Uta Tochtermann von der Nachrichtenagentur AFP über vertrauenswürdige Fotografen und die Arbeit in Kriegszeiten

Wir bekommen in den letzten Tagen verstärkt Fragen, ob die Bilder, die wir veröffentlichen, gefälscht sein könnten. So etwas hätten Leser*innen im Internet gesehen. Gerade zum Krieg in der Ukraine können wir fast ausschließlich auf Agenturbilder zurückgreifen. Daher die Frage an Sie: Wie kommen Sie zu Ihrem Material und wie verifizieren Sie es?
Wir arbeiten in aller Regel mit eigenen Fotografen vor Ort, die entweder einen lokalen Bezug haben, also von dort kommen, oder die wir ins Kriegsgebiet entsenden.
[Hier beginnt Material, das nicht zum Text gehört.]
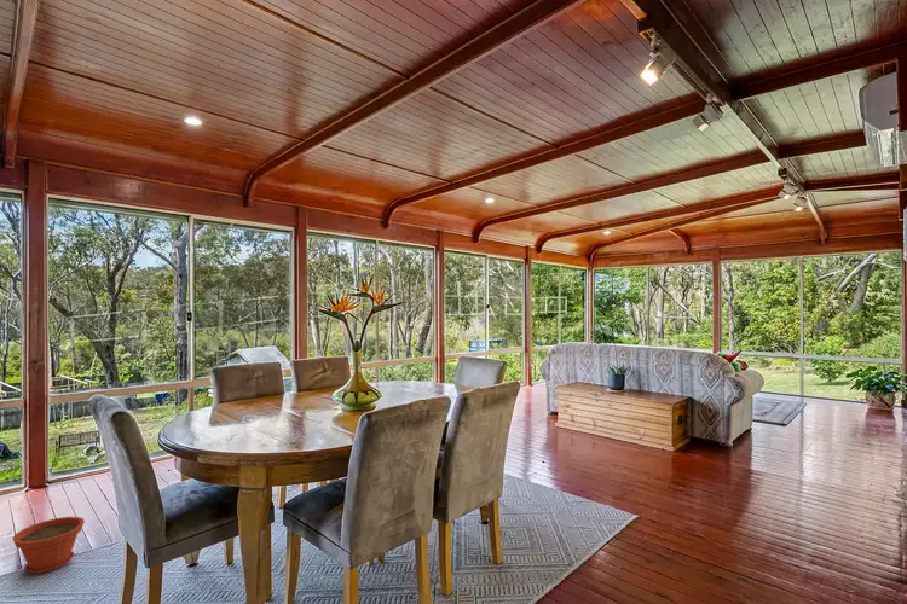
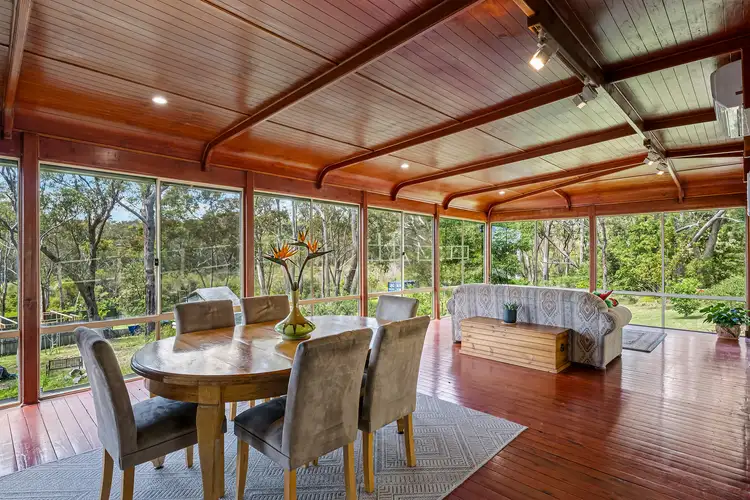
- plant pot [11,516,86,575]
In jedem Fall sind das Leute, die wir kennen, denen wir vertrauen und von denen wir wissen, dass sie uns keine Fake-Bilder senden würden. Meist handelt es sich um feste Fotografen, die für AFP tätig sind. Aber auch die Freien sind Leute, mit denen wir seit Jahren zusammenarbeiten. Die Gewissheit, dass wir zuverlässige Leute vor Ort haben, ist unser höchstes Gebot, sonst würden wir als Nachrichtenagentur recht schnell an Glaubwürdigkeit verlieren. Wir schicken auch nur erprobte Leute hin, die bereits über Erfahrung in Krisenregionen verfügen und die ein bestimmtes Training durchlaufen haben, mit dem sie auf den Einsatz in bewaffneten Konflikten vorbereitet werden.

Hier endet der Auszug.